ROCCAVERANO (AT) – Non più “Robiola di Roccaverano”, ma semplicemente “Roccaverano DOP” e, da disciplinare, un formaggio al 100% caprino che non ammette percentuali di latte di mucca o pecora. Nel 2023 il Roccaverano cambia nome e regole, ma resta lo stesso prodotto. La modifica è stata pubblicata ieri sulla Gazzetta Ufficiale della Commissione Europea (Regolamento di esecuzione (UE) 2023/335 della Commissione, dell’1° febbraio 2023).
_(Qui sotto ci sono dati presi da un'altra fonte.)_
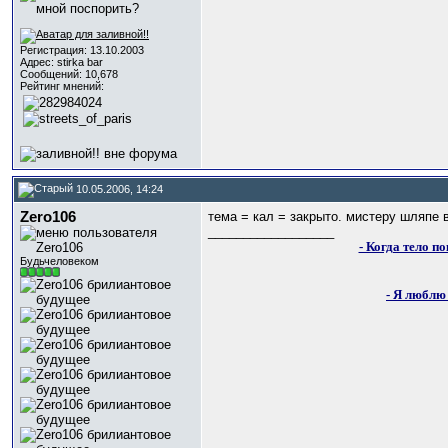
Регистрация: 13.10.2003
Адрес: stirka bar
Сообщений: 10,678
Рейтинг мнений:
10.05.2006, 14:24
Zero106
тема = кал = закрыто. мистеру шляпе 
__________________
- Когда тело п
Будьчеловеком
- Я люблю 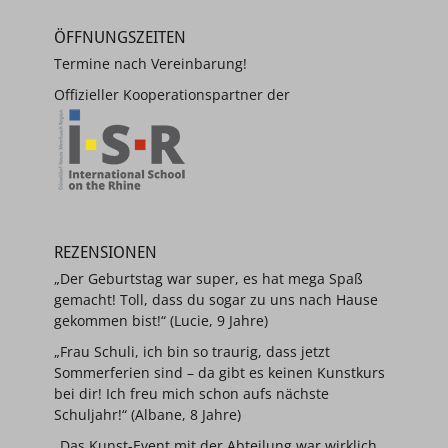
ÖFFNUNGSZEITEN
Termine nach Vereinbarung!
Offizieller Kooperationspartner der
REZENSIONEN
„Der Geburtstag war super, es hat mega Spaß
gemacht! Toll, dass du sogar zu uns nach Hause
gekommen bist!“ (Lucie, 9 Jahre)
„Frau Schuli, ich bin so traurig, dass jetzt
Sommerferien sind – da gibt es keinen Kunstkurs
bei dir! Ich freu mich schon aufs nächste
Schuljahr!“ (Albane, 8 Jahre)
„Das Kunst-Event mit der Abteilung war wirklich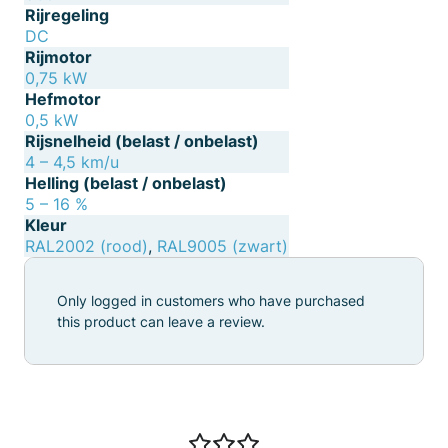
Rijregeling
DC
Rijmotor
0,75 kW
Hefmotor
0,5 kW
Rijsnelheid (belast / onbelast)
4 – 4,5 km/u
Helling (belast / onbelast)
5 – 16 %
Kleur
RAL2002 (rood)
,
RAL9005 (zwart)
Only logged in customers who have purchased
this product can leave a review.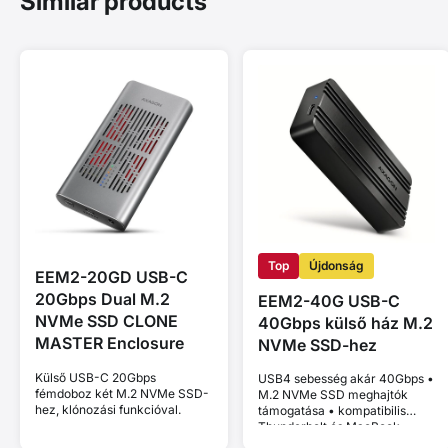
Similar products
Top
Újdonság
EEM2-20GD USB-C
20Gbps Dual M.2
EEM2-40G USB-C
NVMe SSD CLONE
40Gbps külső ház M.2
MASTER Enclosure
NVMe SSD-hez
Külső USB-C 20Gbps
USB4 sebesség akár 40Gbps •
fémdoboz két M.2 NVMe SSD-
M.2 NVMe SSD meghajtók
hez, klónozási funkcióval.
támogatása • kompatibilis
Thunderbolt és MacBook
eszközökkel • Plug and Play •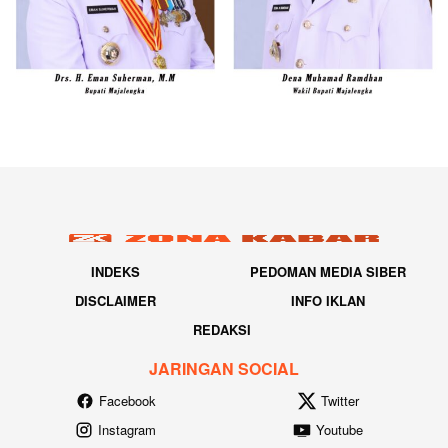
INDEKS
PEDOMAN MEDIA SIBER
DISCLAIMER
INFO IKLAN
REDAKSI
JARINGAN SOCIAL
Facebook
Twitter
Instagram
Youtube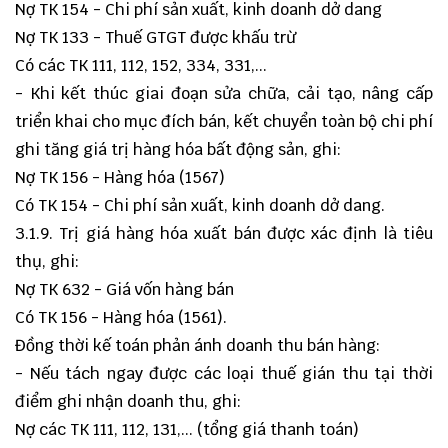
Nợ TK 154 - Chi phí sản xuất, kinh doanh dở dang
Nợ TK 133 - Thuế GTGT được khấu trừ
Có các TK 111, 112, 152, 334, 331,...
- Khi kết thúc giai đoạn sửa chữa, cải tạo, nâng cấp
triển khai cho mục đích bán, kết chuyển toàn bộ chi phí
ghi tăng giá trị hàng hóa bất động sản, ghi:
Nợ TK 156 - Hàng hóa (1567)
Có TK 154 - Chi phí sản xuất, kinh doanh dở dang.
3.1.9. Trị giá hàng hóa xuất bán được xác định là tiêu
thụ, ghi:
Nợ TK 632 - Giá vốn hàng bán
Có TK 156 - Hàng hóa (1561).
Đồng thời kế toán phản ánh doanh thu bán hàng:
- Nếu tách ngay được các loại thuế gián thu tại thời
điểm ghi nhận doanh thu, ghi:
Nợ các TK 111, 112, 131,... (tổng giá thanh toán)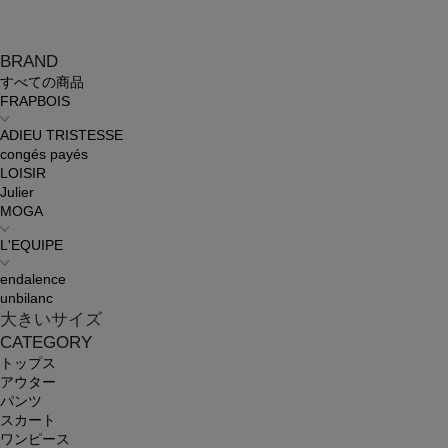
BRAND
すべての商品
FRAPBOIS
ADIEU TRISTESSE
congés payés
LOISIR
Julier
MOGA
L'EQUIPE
endalence
unbilanc
大きいサイズ
CATEGORY
トップス
アウター
パンツ
スカート
ワンピース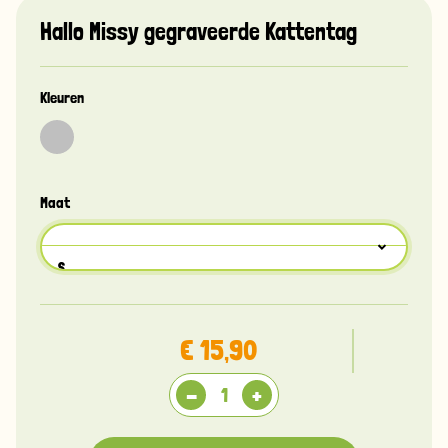
Hallo Missy gegraveerde Kattentag
Kleuren
Maat
S
Voorkant
€ 15,90
Achterkant
-
+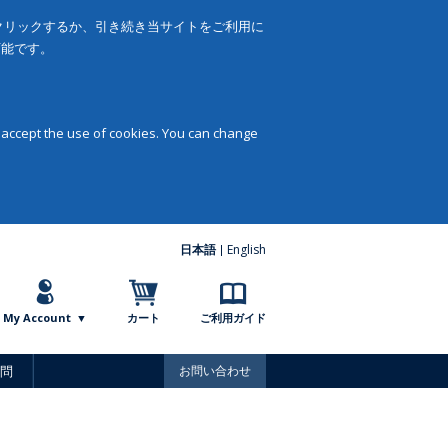
をクリックするか、引き続き当サイトをご利用に
可能です。
 accept the use of cookies. You can change
日本語
English
My Account
カート
ご利用ガイド
問
お問い合わせ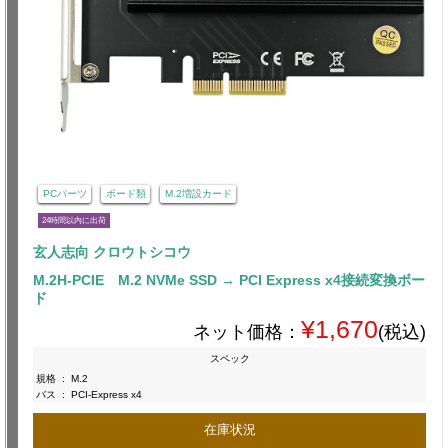
PCパーツ
ボード類
M.2増設カード
24時間以内に出荷
玄人志向 クロウトシコウ
M.2H-PCIE M.2 NVMe SSD → PCI Express x4接続変換ボー
ド
¥1,670
ネット価格：
(税込)
スペック
規格
:
M.2
バス
:
PCI-Express x4
在庫状況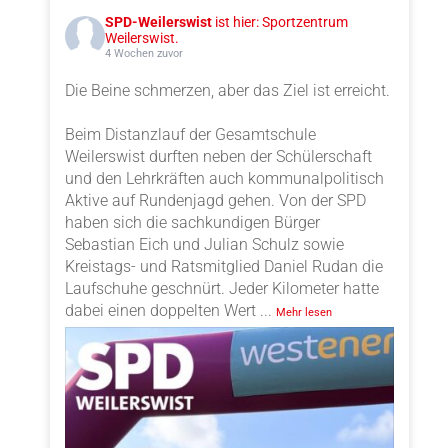
SPD-Weilerswist
ist hier: Sportzentrum
Weilerswist.
4 Wochen zuvor
Die Beine schmerzen, aber das Ziel ist erreicht.
Beim Distanzlauf der Gesamtschule
Weilerswist durften neben der Schülerschaft
und den Lehrkräften auch kommunalpolitisch
Aktive auf Rundenjagd gehen. Von der SPD
haben sich die sachkundigen Bürger
Sebastian Eich und Julian Schulz sowie
Kreistags- und Ratsmitglied Daniel Rudan die
Laufschuhe geschnürt. Jeder Kilometer hatte
dabei einen doppelten Wert
...
Mehr lesen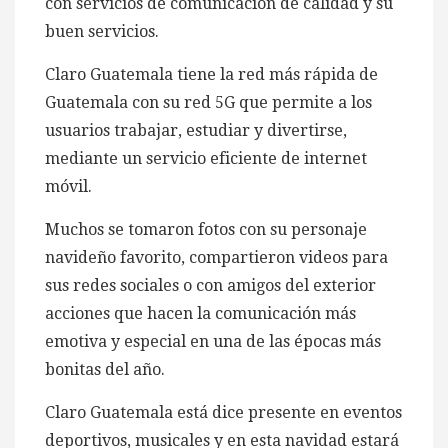
con servicios de comunicación de calidad y su
buen servicios.
Claro Guatemala tiene la red más rápida de
Guatemala con su red 5G que permite a los
usuarios trabajar, estudiar y divertirse,
mediante un servicio eficiente de internet
móvil.
Muchos se tomaron fotos con su personaje
navideño favorito, compartieron videos para
sus redes sociales o con amigos del exterior
acciones que hacen la comunicación más
emotiva y especial en una de las épocas más
bonitas del año.
Claro Guatemala está dice presente en eventos
deportivos, musicales y en esta navidad estará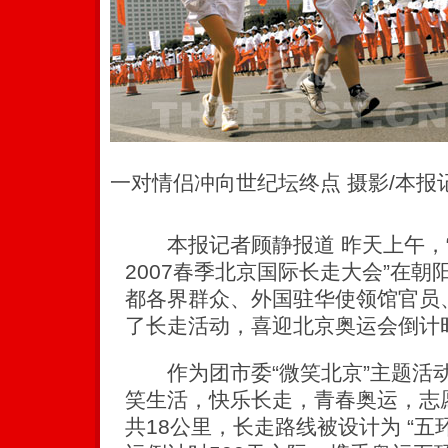
一对情侣冲向世纪坛终点 摄影/本报
本报记者顾静报道 昨天上午，“
2007春季北京国际长走大会”在
都各界群众、外国驻华使领馆官员
了长走活动，喜迎北京奥运会倒计时
作为团市委“微笑北京”主题活动
笑生活，快乐长走，青春奥运，志
共18公里，长走路线被设计为 “五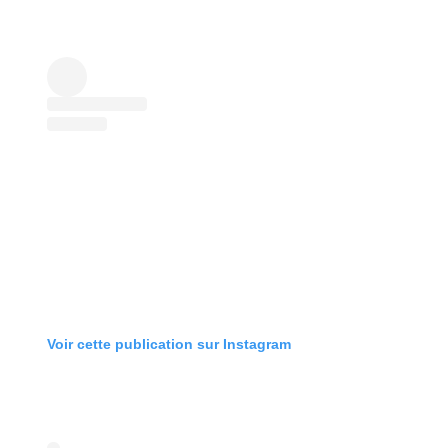
Voir cette publication sur Instagram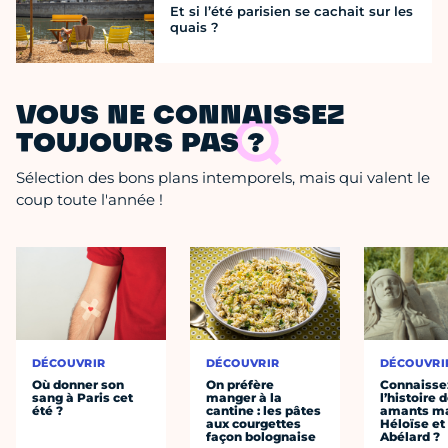
Et si l’été parisien se cachait sur les
quais ?
VOUS NE CONNAISSEZ
TOUJOURS PAS ?
Sélection des bons plans intemporels, mais qui valent le
coup toute l'année !
DÉCOUVRIR
DÉCOUVRIR
DÉCOUVRI
Où donner son
On préfère
Connaisse
sang à Paris cet
manger à la
l’histoire 
été ?
cantine : les pâtes
amants ma
aux courgettes
Héloïse et
façon bolognaise
Abélard ?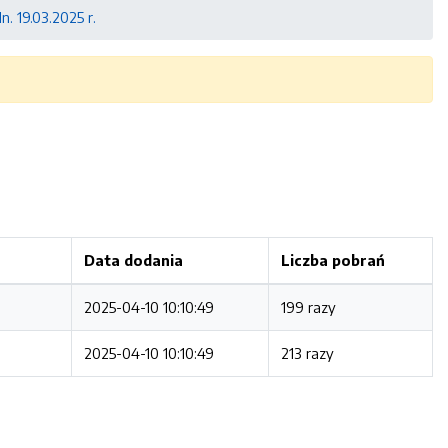
n. 19.03.2025 r.
Data dodania
Liczba pobrań
2025-04-10 10:10:49
199 razy
2025-04-10 10:10:49
213 razy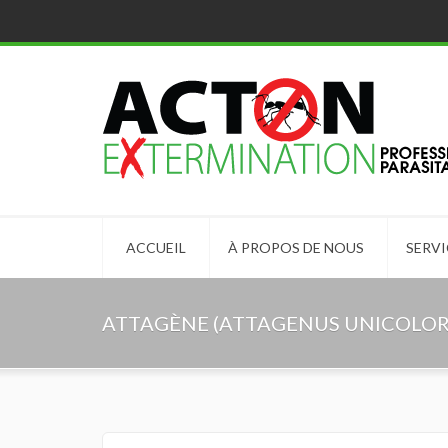
ACCUEIL
À PROPOS DE NOUS
SERVI
ATTAGÈNE (ATTAGENUS UNICOLOR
Nuovo logo e nuovo disciplinare dunque, per un formaggio che non si modifica? «Il Roccaverano è invariato nel contenuto e nelle modalità di produzione, ma con il nuovo disciplinare il nostro Consorzio e i produttori che ne fanno parte consolidano il proprio impegno all’insegna della qualità, limitando esclusivamente a quello di capra il latte utilizzabile – dichiara Fabrizio Garbarino, Presidente del Consorzio di Tutela del Roccaverano DOP –. Non si tratta di un nuovo limite: di fatto sono anni che produciamo il Roccaverano solo con il latte di capra, quello che mancava era che il regolamento lo riconoscesse».
Realizzato artigianalmente nel territorio intorno al paese cui lega il proprio nome, il Roccaverano DOP è un gioiello piemontese che mantiene alto il proprio livello qualitativo grazie a regole ferree che i produttori rispettano e proteggono, mettendo al centro gli animali, il loro nutrimento e il loro territorio.
Il precedente disciplinare era legato alla storia del Roccaverano, un tempo prodotto da un caseificio sociale che utilizzava anche altri latti oltre quello di capra. Da molti anni non è più così: la DOP nasce unicamente dal latte di capra, nessuna obiezione dunque da parte della Regione Piemonte e della Commissione Europea al varo del nuovo regolamento.
Perché anche un nuovo nome? «Nel nome abbiamo tolto il riferimento alla robiola, perché nell’immaginario collettivo la robiola è un formaggio molle e senza stagionatura, di latte vaccino, mentre il Roccaverano è prodotto solo con latte di capra, ha una consistenza totalmente differente dalla robiola industriale e può essere stagionato anche per 3 o più mesi – precisa Garbarino –. Il cambiamento nasce da una scelta unanime delle aziende produttrici, tutte iscritte al Consorzio di Tutela, spinte dalla volontà di non creare confusione nei consumatori che si avvicinano alla nostra DOP».